New Jersey is one of the few states where both state and local governments oversee solar projects. Its Right to Farm Act requires that projects on farmland include decommissioning as part of their conservation plans, filed with the local soil conservation district. In the Pinelands reserve, developers must add a similar plan to their landscaping proposal. The state doesn’t require funds to be set aside for cleanup, but local governments may.
The demand to properly recycle or dispose of these expired panels has led to a nascent but growing industry of solar panel recyclers, mostly third-party companies that solar companies contract to handle the recycling and disposal process.
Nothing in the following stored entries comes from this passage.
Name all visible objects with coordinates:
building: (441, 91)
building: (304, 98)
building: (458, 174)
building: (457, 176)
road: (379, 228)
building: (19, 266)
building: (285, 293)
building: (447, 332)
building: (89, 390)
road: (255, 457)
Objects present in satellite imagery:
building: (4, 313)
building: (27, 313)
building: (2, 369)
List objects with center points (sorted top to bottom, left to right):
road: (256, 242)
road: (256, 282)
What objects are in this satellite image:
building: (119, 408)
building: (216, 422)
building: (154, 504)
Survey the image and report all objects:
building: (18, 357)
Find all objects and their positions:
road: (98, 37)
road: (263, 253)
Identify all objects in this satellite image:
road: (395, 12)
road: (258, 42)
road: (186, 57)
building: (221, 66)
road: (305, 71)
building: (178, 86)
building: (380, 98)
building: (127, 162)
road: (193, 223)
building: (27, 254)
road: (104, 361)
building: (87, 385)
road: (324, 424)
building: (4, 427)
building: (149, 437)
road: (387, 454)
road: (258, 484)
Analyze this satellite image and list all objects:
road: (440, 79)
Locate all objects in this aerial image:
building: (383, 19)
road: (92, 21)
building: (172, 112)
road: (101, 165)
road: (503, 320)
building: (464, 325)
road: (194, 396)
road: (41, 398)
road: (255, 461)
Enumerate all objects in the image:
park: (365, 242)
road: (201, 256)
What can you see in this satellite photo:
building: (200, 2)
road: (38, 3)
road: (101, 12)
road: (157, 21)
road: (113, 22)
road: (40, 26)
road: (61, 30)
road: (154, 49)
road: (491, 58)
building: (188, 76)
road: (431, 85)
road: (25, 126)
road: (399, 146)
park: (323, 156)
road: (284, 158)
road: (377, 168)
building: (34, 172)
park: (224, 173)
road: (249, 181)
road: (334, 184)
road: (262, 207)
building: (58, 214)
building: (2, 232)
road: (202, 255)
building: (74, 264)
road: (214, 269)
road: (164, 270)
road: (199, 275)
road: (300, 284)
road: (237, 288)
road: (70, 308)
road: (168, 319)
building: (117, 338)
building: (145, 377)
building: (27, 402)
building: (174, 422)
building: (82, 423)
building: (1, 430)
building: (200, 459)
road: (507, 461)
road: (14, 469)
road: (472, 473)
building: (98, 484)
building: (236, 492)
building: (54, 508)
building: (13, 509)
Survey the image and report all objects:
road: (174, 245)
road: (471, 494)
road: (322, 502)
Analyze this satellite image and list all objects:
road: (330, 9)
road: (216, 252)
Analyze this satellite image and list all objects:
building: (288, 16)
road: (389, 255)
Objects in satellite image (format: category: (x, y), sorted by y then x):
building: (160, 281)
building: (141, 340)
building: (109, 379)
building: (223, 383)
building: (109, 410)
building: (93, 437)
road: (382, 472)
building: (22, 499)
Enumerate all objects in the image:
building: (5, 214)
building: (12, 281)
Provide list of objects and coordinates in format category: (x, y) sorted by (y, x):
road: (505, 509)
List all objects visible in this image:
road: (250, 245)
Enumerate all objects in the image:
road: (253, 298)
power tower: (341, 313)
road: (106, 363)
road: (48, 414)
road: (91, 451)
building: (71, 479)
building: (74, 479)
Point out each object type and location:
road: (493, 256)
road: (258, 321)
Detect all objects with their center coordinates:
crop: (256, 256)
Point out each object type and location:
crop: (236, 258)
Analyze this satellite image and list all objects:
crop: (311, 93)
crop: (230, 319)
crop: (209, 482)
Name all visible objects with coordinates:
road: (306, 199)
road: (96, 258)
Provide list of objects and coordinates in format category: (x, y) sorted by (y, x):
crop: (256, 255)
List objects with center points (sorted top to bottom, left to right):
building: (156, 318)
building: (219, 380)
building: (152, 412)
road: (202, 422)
Many of the recyclers gathered here at the solar industries conference, wanting consistent guidance on how to do their jobs.
Without federal regulations, states have been forced to go their own way, with recyclers following “inconsistent” rules, said Weitz.
“The goal of policy is to establish a level of certainty,” said Connor Hogan, chief financial officer of solar recycling company OnePlanet.
To create stable demand, many of these recyclers want states and local governments to pass a baseline policy of enforcing landfill bans, which would forbid developers from throwing expired solar panels away and instead seek out recycling firms.